======== TEXT SEGMENT ========

TechLead
Lesson 17 of 30
7 min read
System Design

System Design: Notification System

Design a scalable notification system covering push, SMS, email, and in-app notifications with priority queues, rate limiting, and delivery tracking

Problem Statement

Design a notification system that can send notifications across multiple channels: push notifications, SMS, email, and in-app notifications. The system must handle high throughput, respect user preferences, and provide delivery tracking. Notification systems are a critical component of virtually every modern application.

Step 1: Requirements

Functional Requirements

  • Support multiple notification types: push (iOS/Android), SMS, email, in-app
  • Template-based notification content with personalization
  • User preference management (opt-in/opt-out per channel and category)
  • Priority levels: critical, high, medium, low
  • Delivery tracking and analytics
  • Rate limiting to prevent notification fatigue
  • Scheduled notifications

Non-Functional Requirements

  • High throughput: 10 million notifications per day
  • Low latency for critical notifications (<1 second)
  • At-least-once delivery guarantee
  • Soft real-time (most notifications delivered within 5 seconds)
  • Graceful degradation if a channel provider is down

Step 2: Notification Types Deep Dive

Channel Comparison

Channel Latency Cost Reach Provider
Push (iOS)~1sFreeApp installedAPNs
Push (Android)~1sFreeApp installedFCM
Email1-30sLowHas emailSendGrid, SES
SMS1-5sHighHas phoneTwilio, SNS
In-AppInstantFreeIn the appWebSocket/SSE

Step 3: System Architecture

// Core notification data model
interface Notification {
  id: string;
  userId: string;
  type: "push" | "sms" | "email" | "in_app";
  category: string;           // "marketing", "transactional", "social", "security"
  priority: "critical" | "high" | "medium" | "low";
  templateId: string;
  templateData: Record<string, any>;  // Variables for personalization
  scheduledAt?: Date;
  status: "pending" | "queued" | "sent" | "delivered" | "failed" | "read";
  createdAt: Date;
  sentAt?: Date;
  deliveredAt?: Date;
  readAt?: Date;
  retryCount: number;
  metadata: Record<string, any>;
}

// User notification preferences
interface UserNotificationPreferences {
  userId: string;
  channels: {
    push: boolean;
    email: boolean;
    sms: boolean;
    inApp: boolean;
  };
  categories: {
    marketing: boolean;
    social: boolean;
    transactional: boolean;  // Usually can't be disabled
    security: boolean;       // Usually can't be disabled
  };
  quietHours?: {
    start: string;  // "22:00"
    end: string;    // "08:00"

======== INFORMATION GIVEN ========

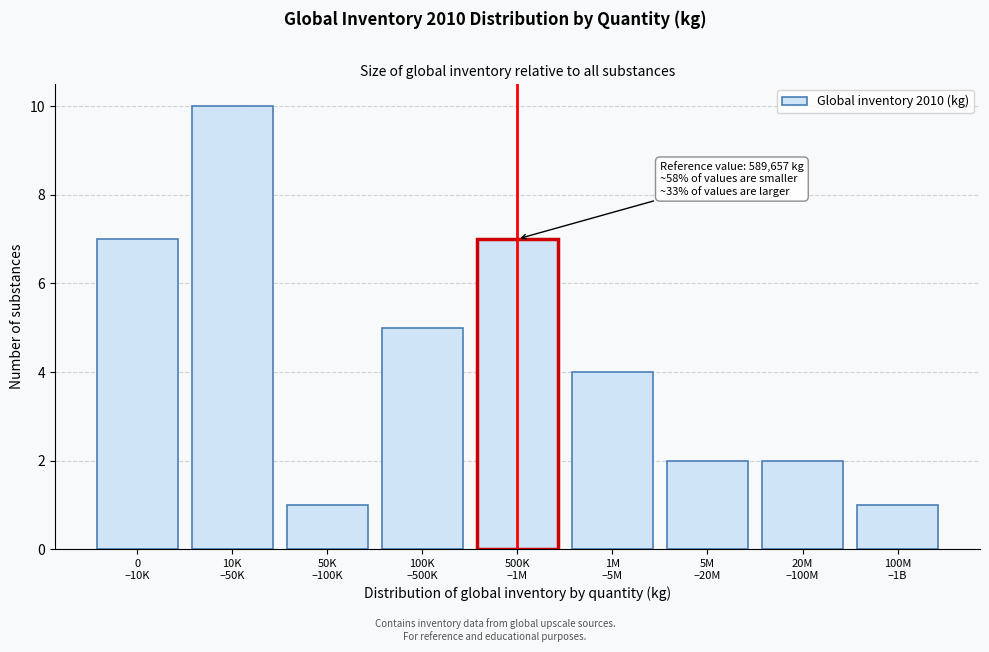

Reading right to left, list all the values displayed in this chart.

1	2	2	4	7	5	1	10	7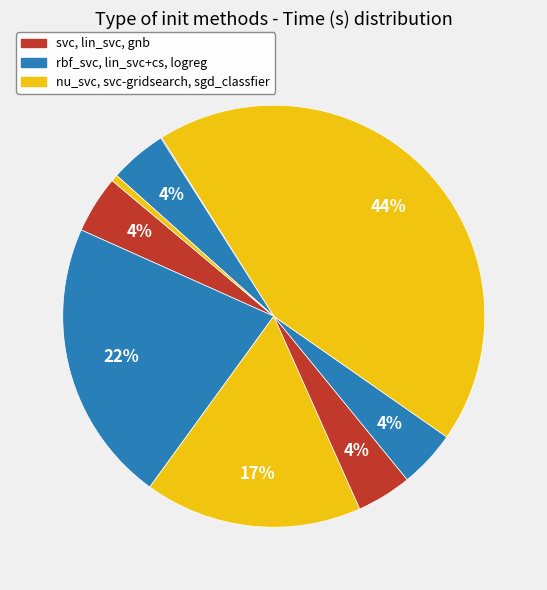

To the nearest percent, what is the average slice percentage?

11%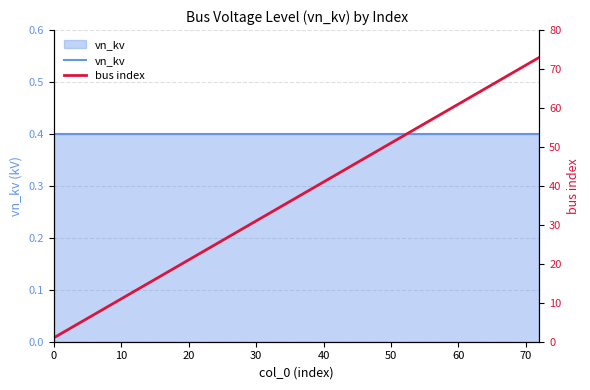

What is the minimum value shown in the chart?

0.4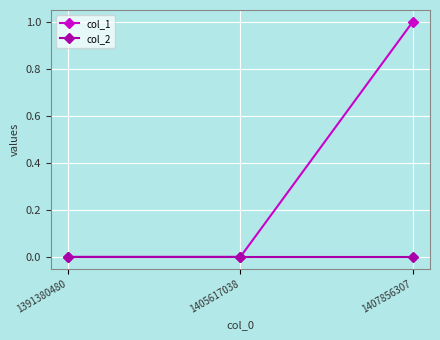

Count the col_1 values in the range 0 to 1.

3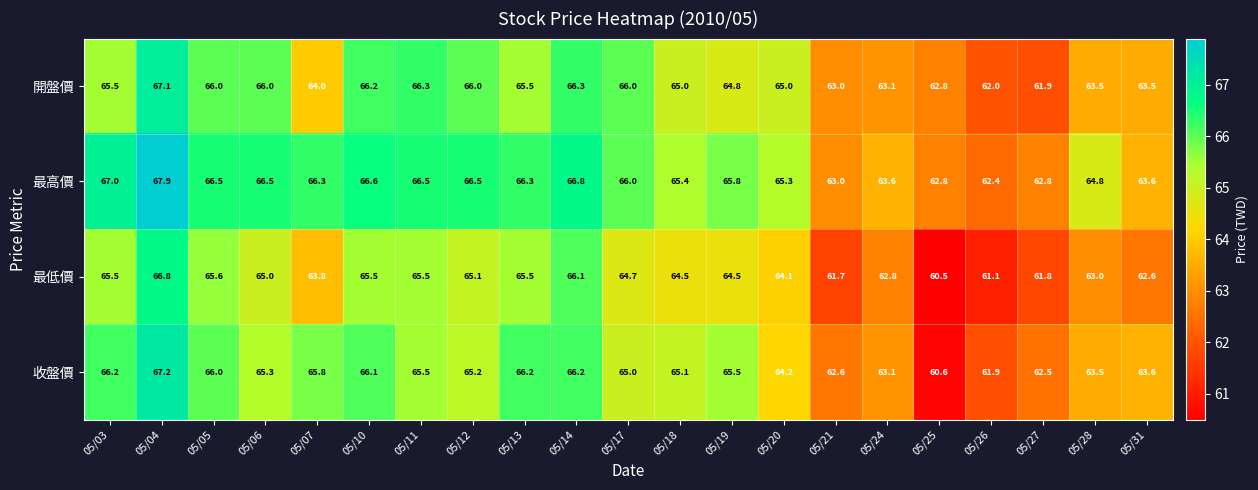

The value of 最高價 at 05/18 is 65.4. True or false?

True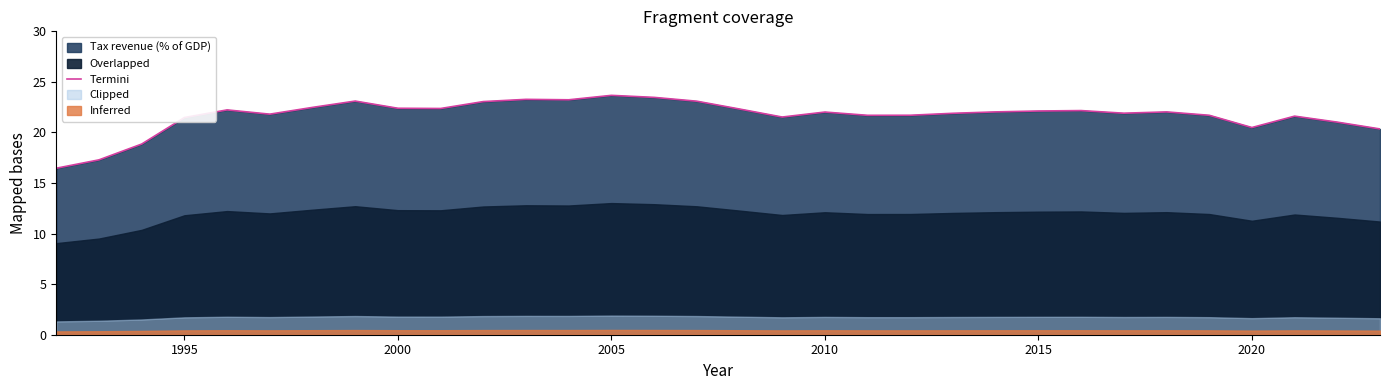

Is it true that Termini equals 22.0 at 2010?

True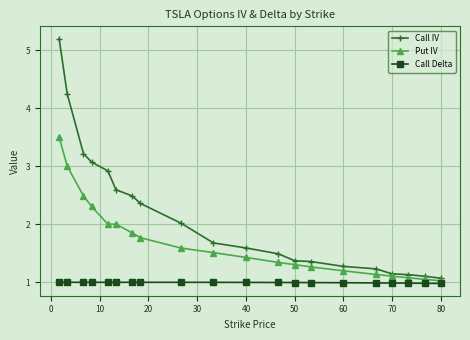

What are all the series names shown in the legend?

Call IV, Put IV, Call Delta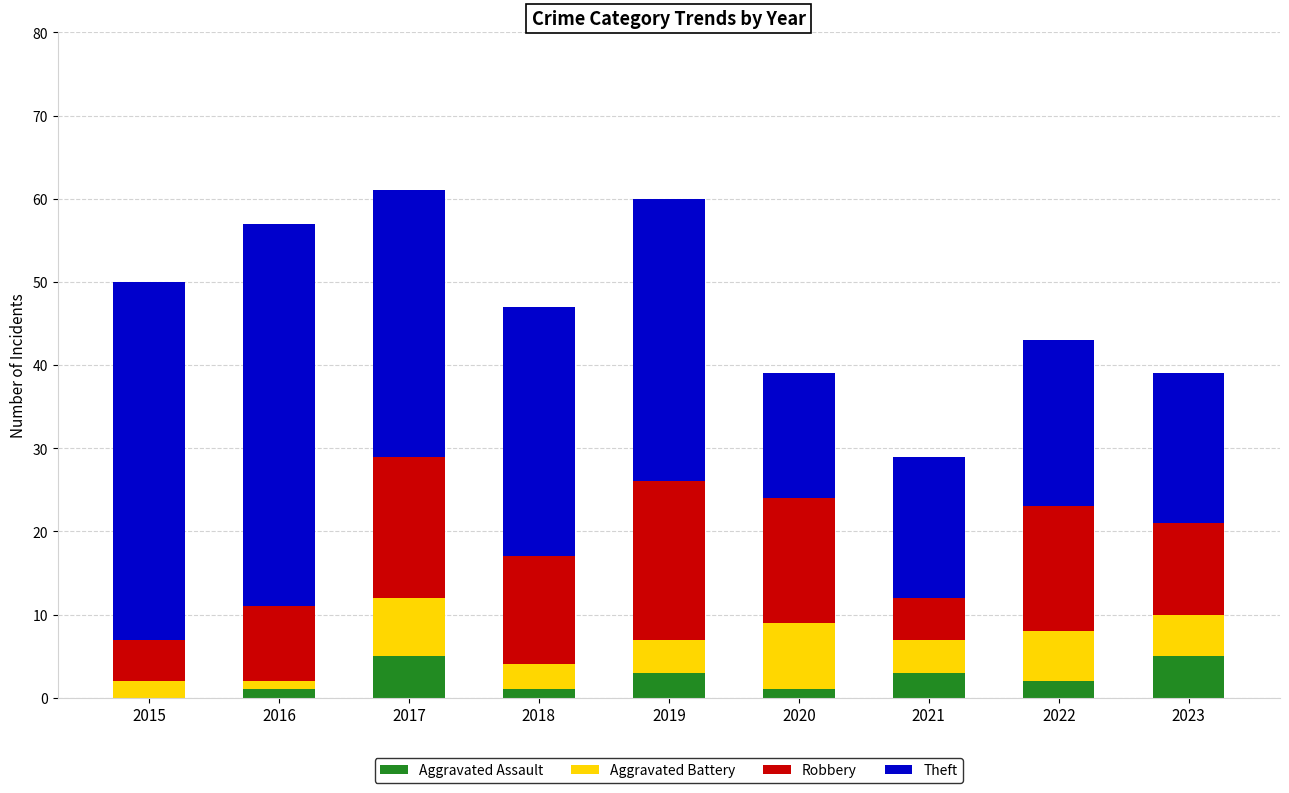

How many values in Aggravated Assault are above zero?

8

========

## WORK INSTRUCTIONS
a – Answer these from the notification system lesson:
(i) What throughput target is given among the non-functional requirements?
(ii) Which provider is listed for Android push?
(iii) In the user preferences code, which two categories carry the comment "Usually can't be disabled"?
b – Translate this sentence from the notification system lesson into Spanish: "The system must handle high throughput, respect user preferences, and provide delivery tracking."

## EXERCISE RESPONSES
a –
(i) 10 million notifications per day
(ii) FCM
(iii) Transactional and security

b – El sistema debe manejar un alto rendimiento, respetar las preferencias de los usuarios y ofrecer seguimiento de entregas.